- Required actions
a: Translate this sentence from the text on CBAM and green electricity procurement into French: "The compliance implication is that a single generic procurement strategy is unlikely to fit all product lines."
b: Extend the text on CBAM and green electricity procurement by writing what comes after its final sentence.

EU CBAM compliance is increasingly turning into a procurement problem rather than a reporting exercise. For exporters facing scrutiny over the carbon intensity of traded goods, the ability to secure verifiable low-carbon electricity attributes can determine whether EU sales remain defendable under tightening buyer requirements. In practical planning, the key variables are volume, delivery reliability and the cost of failure when the grid constrains output.
A “buyer map” built around CBAM-exposed heavy industry
A Serbia-focused planning framework groups demand for green electricity attributes around five CBAM-relevant categories that touch the country’s heavy industry: iron and steel, aluminium, fertilisers, cement, and electricity exports. Each segment has different electricity intensity and different willingness to pay for green attributes based on exposure to EU buyers, margin tightness and how much embedded emissions can be reduced through power procurement versus process change. The compliance implication is that a single generic procurement strategy is unlikely to fit all product lines.
Steel illustrates how route matters for economics. For an integrated steel route, electricity may not dominate direct emissions, but it still influences commercial outcomes because renewable procurement is increasingly treated as a gating criterion by EU buyers and because indirect emissions reductions are an early lever. Aluminium rolling and extrusion place electricity and heat inputs at the center of both unit costs and emissions narratives. Fertilisers depend on electricity directly and through gas-linked cost structures, while cement combines electricity intensity with process emissions that power alone cannot solve.
How many TWh of attributes are needed by 2028–2030
For 2028–2030, a financing-grade base case points to 1.5–2.5 TWh per year of contracted renewable attributes delivered through credible structures. A higher case reaches 3.0–4.0 TWh per year if EU customers harden supplier requirements and Serbian exporters lock in green procurement as a competitive shield. The ranges assume targeted procurement designed to reduce reportable indirect emissions and stabilise buyer confidence rather than instant full decarbonisation.

- Dataset records
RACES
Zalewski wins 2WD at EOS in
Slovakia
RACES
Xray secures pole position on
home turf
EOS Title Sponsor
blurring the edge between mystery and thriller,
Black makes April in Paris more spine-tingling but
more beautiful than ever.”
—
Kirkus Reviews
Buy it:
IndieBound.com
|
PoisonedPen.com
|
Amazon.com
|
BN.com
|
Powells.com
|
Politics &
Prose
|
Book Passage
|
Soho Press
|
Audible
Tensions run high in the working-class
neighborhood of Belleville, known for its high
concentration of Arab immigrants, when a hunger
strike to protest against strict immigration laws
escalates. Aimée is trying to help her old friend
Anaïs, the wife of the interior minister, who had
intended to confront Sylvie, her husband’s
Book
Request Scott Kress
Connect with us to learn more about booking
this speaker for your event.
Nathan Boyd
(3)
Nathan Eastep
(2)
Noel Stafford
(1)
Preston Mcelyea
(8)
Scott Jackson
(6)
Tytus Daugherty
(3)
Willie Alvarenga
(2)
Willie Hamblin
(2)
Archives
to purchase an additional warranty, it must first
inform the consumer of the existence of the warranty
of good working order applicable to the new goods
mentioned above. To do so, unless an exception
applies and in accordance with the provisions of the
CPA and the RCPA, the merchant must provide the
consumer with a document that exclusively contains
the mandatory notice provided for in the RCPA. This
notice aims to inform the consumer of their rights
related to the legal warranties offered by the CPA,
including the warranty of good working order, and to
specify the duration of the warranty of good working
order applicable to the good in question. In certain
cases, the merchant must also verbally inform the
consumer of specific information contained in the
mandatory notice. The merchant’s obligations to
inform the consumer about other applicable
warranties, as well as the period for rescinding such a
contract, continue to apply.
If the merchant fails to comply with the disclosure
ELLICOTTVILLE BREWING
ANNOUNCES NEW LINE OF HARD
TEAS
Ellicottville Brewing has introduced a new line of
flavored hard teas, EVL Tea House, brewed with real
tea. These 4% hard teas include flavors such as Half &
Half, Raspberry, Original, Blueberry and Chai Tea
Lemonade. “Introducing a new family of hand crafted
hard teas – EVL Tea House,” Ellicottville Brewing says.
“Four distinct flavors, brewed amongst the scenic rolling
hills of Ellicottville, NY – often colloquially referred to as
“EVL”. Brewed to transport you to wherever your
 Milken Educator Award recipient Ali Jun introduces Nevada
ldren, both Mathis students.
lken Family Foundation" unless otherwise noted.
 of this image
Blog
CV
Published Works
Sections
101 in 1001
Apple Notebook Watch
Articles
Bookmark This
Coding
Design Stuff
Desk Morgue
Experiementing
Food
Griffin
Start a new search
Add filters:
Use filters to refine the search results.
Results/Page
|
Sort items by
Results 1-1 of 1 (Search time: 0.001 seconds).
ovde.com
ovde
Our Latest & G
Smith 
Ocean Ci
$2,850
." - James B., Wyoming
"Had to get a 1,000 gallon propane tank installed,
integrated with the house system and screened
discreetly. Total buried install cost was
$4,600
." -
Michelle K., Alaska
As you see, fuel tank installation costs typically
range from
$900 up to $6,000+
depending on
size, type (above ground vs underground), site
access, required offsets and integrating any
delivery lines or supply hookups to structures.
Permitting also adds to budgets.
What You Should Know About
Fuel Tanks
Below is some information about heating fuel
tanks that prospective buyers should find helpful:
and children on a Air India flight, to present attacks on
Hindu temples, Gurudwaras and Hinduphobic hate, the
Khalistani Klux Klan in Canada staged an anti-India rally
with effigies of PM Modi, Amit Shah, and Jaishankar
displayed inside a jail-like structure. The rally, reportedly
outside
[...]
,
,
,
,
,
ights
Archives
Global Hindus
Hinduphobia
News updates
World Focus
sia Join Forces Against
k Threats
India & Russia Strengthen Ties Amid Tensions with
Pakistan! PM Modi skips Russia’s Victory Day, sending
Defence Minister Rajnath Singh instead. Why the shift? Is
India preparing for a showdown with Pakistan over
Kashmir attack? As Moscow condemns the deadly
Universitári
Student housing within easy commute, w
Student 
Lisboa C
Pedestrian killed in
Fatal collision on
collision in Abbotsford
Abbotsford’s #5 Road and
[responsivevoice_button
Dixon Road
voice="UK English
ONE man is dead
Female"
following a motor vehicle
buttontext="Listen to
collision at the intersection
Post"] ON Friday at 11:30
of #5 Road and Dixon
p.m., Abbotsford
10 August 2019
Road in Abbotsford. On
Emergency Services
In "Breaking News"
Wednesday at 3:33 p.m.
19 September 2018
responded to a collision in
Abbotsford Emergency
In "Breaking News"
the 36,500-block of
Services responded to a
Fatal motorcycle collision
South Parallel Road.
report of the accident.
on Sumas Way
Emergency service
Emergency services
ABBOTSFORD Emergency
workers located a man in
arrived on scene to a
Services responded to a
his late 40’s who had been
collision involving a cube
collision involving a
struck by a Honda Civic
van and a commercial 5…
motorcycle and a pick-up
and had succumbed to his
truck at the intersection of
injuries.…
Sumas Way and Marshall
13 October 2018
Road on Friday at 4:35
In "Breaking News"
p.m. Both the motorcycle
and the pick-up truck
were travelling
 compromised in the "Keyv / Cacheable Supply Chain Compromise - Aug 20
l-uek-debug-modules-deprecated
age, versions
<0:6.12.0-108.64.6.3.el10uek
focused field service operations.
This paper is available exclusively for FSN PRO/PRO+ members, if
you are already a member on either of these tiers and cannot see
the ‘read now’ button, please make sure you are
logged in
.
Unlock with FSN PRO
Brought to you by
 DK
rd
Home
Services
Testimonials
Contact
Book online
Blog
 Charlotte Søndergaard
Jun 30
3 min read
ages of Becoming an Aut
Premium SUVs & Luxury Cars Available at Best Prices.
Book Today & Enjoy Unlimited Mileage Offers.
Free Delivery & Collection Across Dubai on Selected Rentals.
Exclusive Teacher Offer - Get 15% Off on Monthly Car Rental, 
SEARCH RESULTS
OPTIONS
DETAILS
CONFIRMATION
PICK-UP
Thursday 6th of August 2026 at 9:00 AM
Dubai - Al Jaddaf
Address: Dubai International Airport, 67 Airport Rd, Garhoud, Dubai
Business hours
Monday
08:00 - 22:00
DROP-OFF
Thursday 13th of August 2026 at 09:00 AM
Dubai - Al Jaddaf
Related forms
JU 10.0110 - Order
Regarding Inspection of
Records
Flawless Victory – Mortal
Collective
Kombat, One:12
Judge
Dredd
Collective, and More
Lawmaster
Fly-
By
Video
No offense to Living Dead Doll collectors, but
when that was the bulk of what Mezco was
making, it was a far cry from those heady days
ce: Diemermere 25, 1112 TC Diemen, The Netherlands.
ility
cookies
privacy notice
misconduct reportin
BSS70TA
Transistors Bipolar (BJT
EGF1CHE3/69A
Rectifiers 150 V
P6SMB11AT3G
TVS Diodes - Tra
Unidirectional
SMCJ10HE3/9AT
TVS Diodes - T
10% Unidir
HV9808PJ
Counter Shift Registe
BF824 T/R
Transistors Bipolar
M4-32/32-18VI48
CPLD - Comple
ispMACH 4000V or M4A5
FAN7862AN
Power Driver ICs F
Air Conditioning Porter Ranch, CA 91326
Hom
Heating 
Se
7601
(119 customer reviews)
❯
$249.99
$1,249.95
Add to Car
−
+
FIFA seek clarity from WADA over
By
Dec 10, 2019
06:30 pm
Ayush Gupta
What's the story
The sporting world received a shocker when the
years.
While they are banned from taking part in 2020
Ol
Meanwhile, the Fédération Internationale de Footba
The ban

- Numbered responses
a: L'implication en matière de conformité est qu'une stratégie d'approvisionnement générique unique a peu de chances de convenir à l'ensemble des gammes de produits.

b:
In a base case of 2.0 TWh per year, an indicative allocation across segments suggests roughly 0.6–0.8 TWh for steel and downstream metal fabrication tied to EU supply chains, 0.4–0.6 TWh for aluminium processors and metalworking clusters, 0.3–0.5 TWh for fertiliser and chemicals producers with EU exposure, 0.1–0.2 TWh for cement and building materials with export orientation, and 0.2–0.4 TWh for firm and green-label electricity export tranches or support structures providing green supply blocks to industry.
From TWh targets to MW build: why mix design affects deliverability
Turning annual targets into capacity requires assumptions about technology performance and system impact. Covering 2.0 TWh per year purely with solar typically implies about 1,200–1,400 MW of solar nameplate at a 17–19% capacity factor. That approach creates a synchronised midday volume profile that can collapse capture prices and force curtailment unless storage and exports scale alongside generation.
If the same 2.0 TWh is covered primarily by wind, the implied build is about 650–750 MW of onshore wind at a 32–38% capacity factor. Wind’s less synchronised output pattern can be absorbed with lower curtailment risk and less price cannibalisation. The most bankable structure described for attribute delivery is therefore not either/or: wind as a stability backbone paired with solar as a volume layer at strong nodes, with storage and aggregation acting as insurance against delivery shortfalls.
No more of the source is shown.